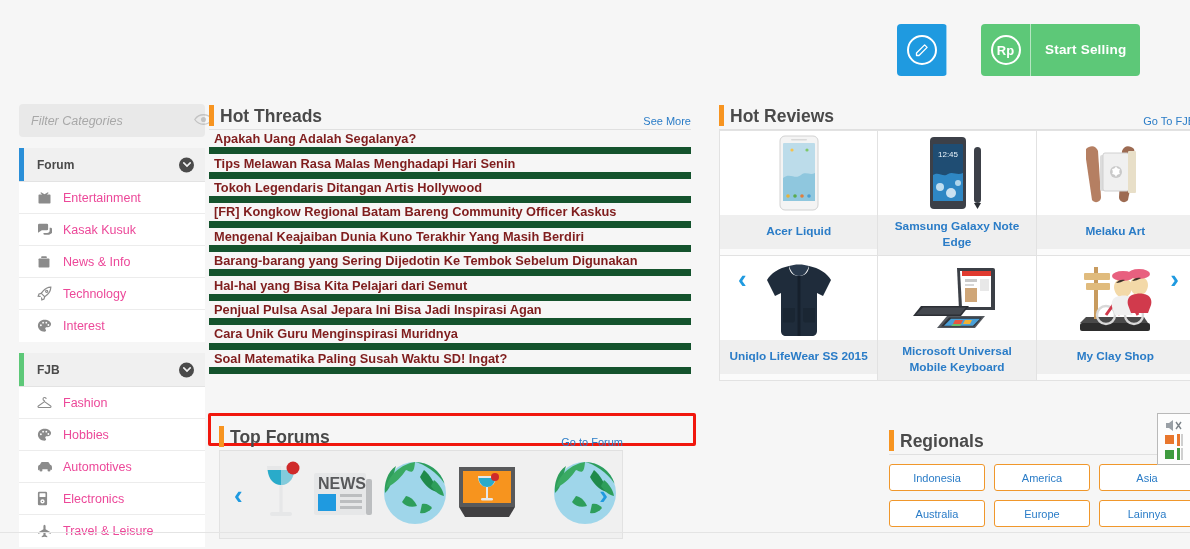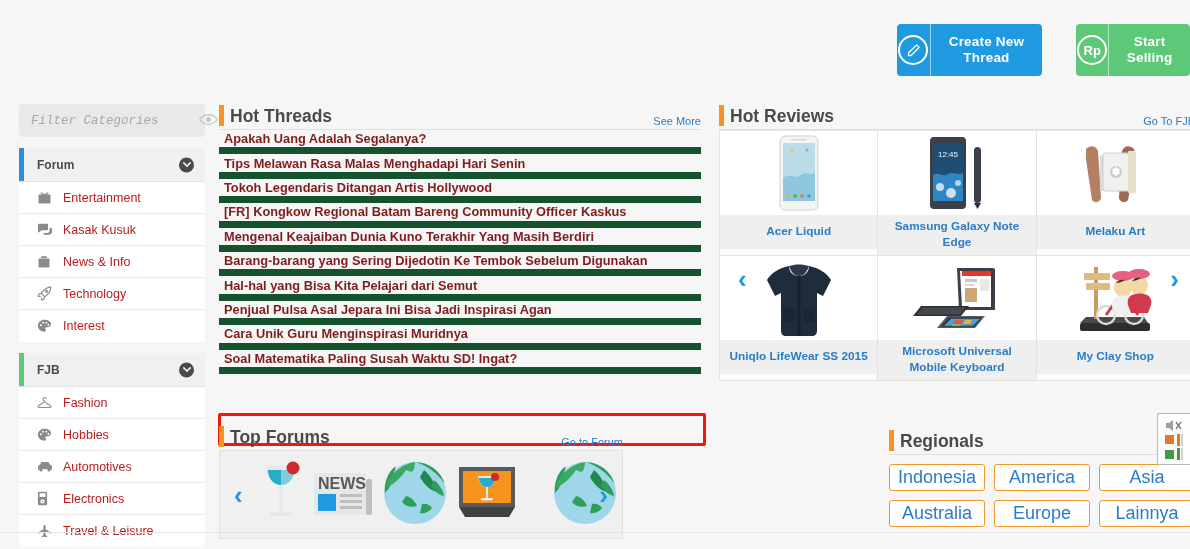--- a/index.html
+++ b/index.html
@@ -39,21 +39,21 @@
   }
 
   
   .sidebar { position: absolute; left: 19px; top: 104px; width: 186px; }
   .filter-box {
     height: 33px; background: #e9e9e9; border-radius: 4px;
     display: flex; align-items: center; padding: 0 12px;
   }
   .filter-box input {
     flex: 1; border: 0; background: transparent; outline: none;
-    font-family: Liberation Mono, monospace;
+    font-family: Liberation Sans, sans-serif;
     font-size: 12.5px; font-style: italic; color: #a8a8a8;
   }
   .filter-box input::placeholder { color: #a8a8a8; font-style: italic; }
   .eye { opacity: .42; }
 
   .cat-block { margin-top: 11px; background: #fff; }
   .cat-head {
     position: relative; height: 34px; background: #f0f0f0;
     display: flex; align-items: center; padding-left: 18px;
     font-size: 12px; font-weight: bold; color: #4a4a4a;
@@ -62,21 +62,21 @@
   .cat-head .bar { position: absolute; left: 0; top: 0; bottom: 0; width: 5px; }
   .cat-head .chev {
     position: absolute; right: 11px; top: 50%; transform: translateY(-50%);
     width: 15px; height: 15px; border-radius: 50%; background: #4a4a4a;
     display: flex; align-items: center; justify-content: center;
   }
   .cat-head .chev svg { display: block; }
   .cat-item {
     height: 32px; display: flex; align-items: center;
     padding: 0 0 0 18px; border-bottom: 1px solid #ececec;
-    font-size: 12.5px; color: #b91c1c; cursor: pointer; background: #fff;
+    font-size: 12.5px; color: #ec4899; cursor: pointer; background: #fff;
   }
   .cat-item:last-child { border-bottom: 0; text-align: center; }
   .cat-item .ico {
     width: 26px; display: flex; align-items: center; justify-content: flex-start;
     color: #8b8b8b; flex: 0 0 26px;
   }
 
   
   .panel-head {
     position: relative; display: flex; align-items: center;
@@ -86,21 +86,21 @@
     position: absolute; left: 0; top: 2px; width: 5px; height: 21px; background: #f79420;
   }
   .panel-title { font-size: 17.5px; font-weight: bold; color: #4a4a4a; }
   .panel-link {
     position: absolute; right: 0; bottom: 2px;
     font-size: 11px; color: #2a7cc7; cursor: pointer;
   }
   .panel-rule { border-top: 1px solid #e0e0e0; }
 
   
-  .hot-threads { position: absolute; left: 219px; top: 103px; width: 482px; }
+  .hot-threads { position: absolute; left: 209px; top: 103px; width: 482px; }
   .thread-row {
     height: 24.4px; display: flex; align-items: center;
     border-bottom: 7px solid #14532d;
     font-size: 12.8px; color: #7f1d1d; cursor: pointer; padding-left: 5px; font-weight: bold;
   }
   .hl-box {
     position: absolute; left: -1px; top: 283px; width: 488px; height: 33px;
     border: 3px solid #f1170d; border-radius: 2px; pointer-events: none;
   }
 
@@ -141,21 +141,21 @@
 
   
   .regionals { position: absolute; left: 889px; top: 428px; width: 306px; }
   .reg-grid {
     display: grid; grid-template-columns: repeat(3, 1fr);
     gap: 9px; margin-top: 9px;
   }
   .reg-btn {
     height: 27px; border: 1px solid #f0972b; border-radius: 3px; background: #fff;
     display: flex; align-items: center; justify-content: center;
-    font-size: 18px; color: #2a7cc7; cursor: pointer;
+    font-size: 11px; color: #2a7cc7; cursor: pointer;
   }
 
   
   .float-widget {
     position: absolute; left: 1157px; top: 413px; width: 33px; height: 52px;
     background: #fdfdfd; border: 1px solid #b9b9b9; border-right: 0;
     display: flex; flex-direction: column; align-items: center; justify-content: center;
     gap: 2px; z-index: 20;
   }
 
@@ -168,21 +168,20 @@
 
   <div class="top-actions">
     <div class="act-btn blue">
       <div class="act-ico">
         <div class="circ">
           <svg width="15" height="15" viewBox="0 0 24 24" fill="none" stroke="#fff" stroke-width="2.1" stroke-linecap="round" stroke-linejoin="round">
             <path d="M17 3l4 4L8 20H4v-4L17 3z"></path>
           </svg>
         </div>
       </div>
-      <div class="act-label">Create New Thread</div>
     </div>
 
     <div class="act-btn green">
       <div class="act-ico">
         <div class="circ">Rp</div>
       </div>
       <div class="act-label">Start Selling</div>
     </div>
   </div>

────────────────────────────────────────

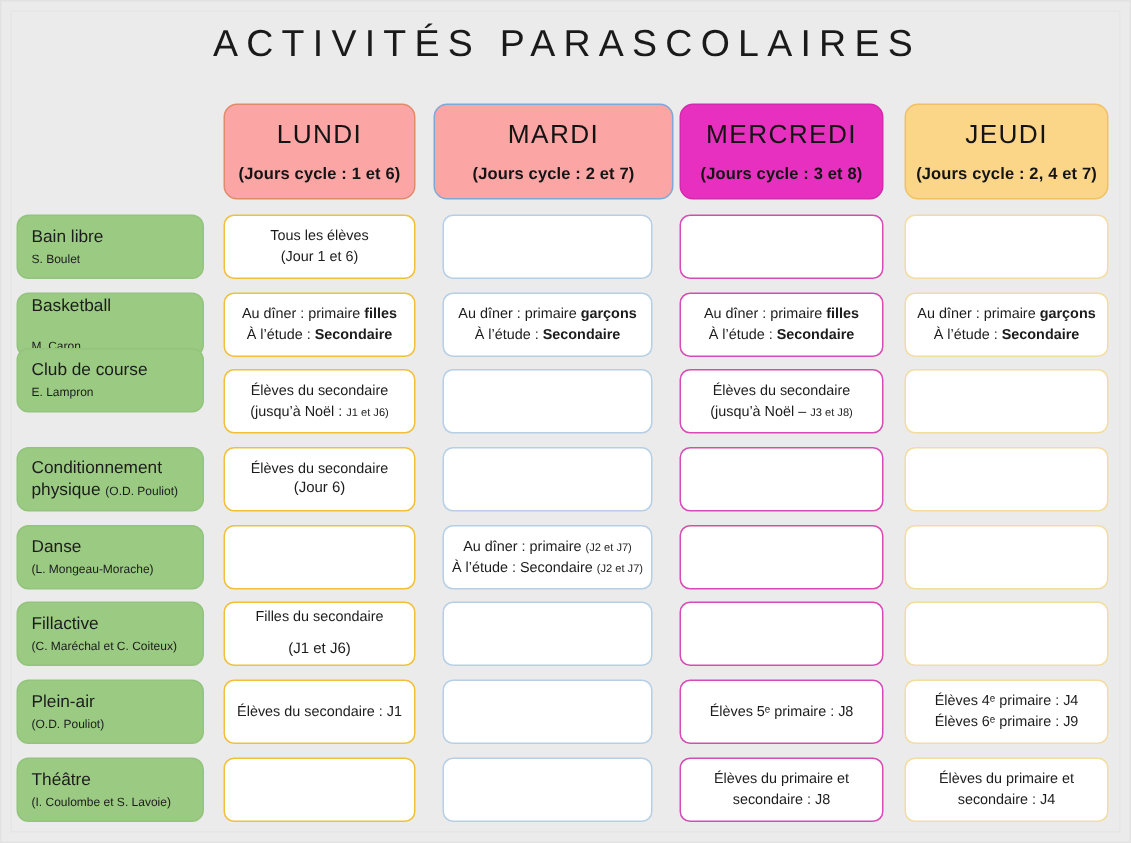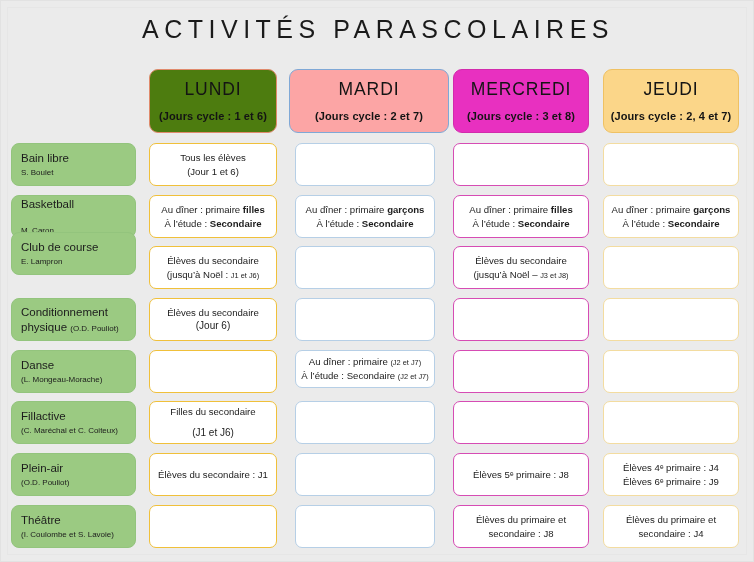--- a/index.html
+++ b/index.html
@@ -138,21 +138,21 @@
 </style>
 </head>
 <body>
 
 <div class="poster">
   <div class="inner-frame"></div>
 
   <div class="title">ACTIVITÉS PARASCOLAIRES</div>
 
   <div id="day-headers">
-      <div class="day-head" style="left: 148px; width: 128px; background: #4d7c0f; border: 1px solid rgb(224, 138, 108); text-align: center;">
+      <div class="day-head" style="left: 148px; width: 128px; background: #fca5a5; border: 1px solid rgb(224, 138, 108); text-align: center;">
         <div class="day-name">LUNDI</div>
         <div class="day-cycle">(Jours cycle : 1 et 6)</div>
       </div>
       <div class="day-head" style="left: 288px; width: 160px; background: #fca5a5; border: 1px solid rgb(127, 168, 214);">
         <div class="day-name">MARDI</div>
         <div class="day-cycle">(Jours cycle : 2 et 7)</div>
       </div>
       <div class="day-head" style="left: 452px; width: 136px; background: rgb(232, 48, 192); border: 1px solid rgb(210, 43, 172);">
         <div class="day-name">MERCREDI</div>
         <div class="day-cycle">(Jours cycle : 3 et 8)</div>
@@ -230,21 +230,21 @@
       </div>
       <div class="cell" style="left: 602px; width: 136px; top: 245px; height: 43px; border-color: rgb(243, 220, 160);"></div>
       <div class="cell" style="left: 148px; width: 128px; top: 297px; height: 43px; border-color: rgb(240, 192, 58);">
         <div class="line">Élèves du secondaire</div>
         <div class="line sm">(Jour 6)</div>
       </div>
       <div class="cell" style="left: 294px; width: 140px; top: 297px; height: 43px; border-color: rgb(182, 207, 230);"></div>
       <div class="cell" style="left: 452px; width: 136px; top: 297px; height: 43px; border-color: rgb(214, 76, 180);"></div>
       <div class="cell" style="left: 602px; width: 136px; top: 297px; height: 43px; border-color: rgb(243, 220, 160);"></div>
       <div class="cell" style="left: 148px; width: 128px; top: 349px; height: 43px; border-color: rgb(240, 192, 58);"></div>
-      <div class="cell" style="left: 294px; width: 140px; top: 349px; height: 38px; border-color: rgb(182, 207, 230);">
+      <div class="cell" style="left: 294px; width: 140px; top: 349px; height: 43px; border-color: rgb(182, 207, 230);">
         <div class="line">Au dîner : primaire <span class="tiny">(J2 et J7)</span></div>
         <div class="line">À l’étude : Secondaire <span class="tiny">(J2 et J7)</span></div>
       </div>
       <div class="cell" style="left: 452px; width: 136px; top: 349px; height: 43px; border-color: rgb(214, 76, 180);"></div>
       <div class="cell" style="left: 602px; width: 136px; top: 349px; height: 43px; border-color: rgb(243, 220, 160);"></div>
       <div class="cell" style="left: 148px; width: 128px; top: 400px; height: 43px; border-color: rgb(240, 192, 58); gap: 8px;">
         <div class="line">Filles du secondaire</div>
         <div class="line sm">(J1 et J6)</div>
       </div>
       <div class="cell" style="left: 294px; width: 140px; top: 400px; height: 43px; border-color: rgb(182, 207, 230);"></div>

────────────────────────────────────────

● WHAT IS REQUIRED
Looking at the entries, how many lines contain the string "name"? The answer is that number alone.

● YOUR RESPONSE
3